Independently together
Independently together
C’est toujours la question du cheminement de la pensée créative qui revient dans Independently together, car « l’idée est de montrer, grâce à l’étrange objet final, une sorte de processus de pensée collective, juste par rebonds, réalisé par sept individualités qui ne se sont pas concertées », conclut Olivia Grandperrin. De la photo d’une femme dont le visage radieux est recouvert de sang, tenant son bébé tout juste né encore plein de sang dans ses bras (joli symbole pour la naissance d’un projet), on arrive à l’illustration d’un chandelier avec une saucisse en guise de bougie… Tout un cheminement de pensée qui étonne et amuse encore les membres du collectif, car en plus de s’appuyer sur une approche réflexive solide et un brin intello, nos Cousins restent avant tout de grands enfants qui considèrent la création comme leur terrain de jeu favori.

Pour en savoir plus sur les Cousins, leurs projets, dont Independently together, consultez leur site internet ou leur compte Facebook.
L’édition d’artiste (édition limitée) de Independently together est disponible au Magasin de la Galerie Arprim (372 Rue Sainte-Catherine Ouest, suite 426, Montréal)
Les Cousins sont constitués de : Mathias Aregui, Julien Discrit, Thomas Dupouy, Olivia Grandperrin, Maxime Poulliot, Anne-Margot Ramstein et Michael Wasiak.

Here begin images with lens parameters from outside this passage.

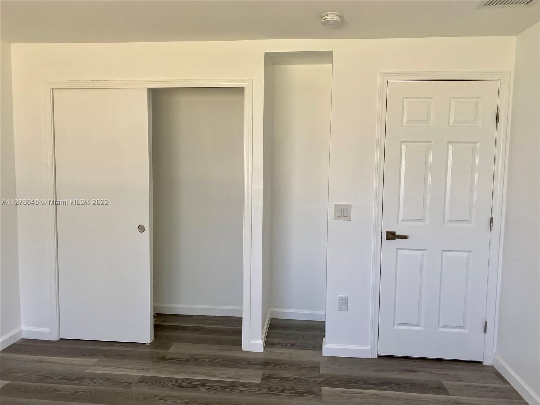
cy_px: 202
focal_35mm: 26
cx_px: 270
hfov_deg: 67.3
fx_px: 406
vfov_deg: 53.1
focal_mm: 4.25
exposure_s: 1/121
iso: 64
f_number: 1.8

À Noter : Les Cousins ont récemment reçu une belle reconnaissance puisqu’ils ont été invités par le festival Pop Montréal (du 17 au 21 septembre 2014), à réaliser un décor pour le symposium du festival, qui servira de fond de scène lors des conférences. Pour ce faire, les Cousins sont allés chercher leur inspiration dans les Formes Sacrées. Comme l’explique Olivia, il s’agit « d’un vocabulaire de formes répertoriées vers la fin du XIXème siècle et qui est censé être l’ADN de nos perceptions hallucinatoires, par exemple, en cas de migraine, d’hallucination, ou en appuyant très fort sur ses paupières, on perçoit des formes, toujours les mêmes, et il a été prouvé que ces formes étaient les mêmes dans toutes les sociétés à travers le temps, donc c’est comme une sorte d’ADN géométrique produit uniquement par le cerveau. Le psychédélisme s’est inspiré de ces formes-là. »
Rendez-vous donc à Pop Montréal pour admirer « Sacred Shapes », la nouvelle création de ce collectif prolifique et talentueux!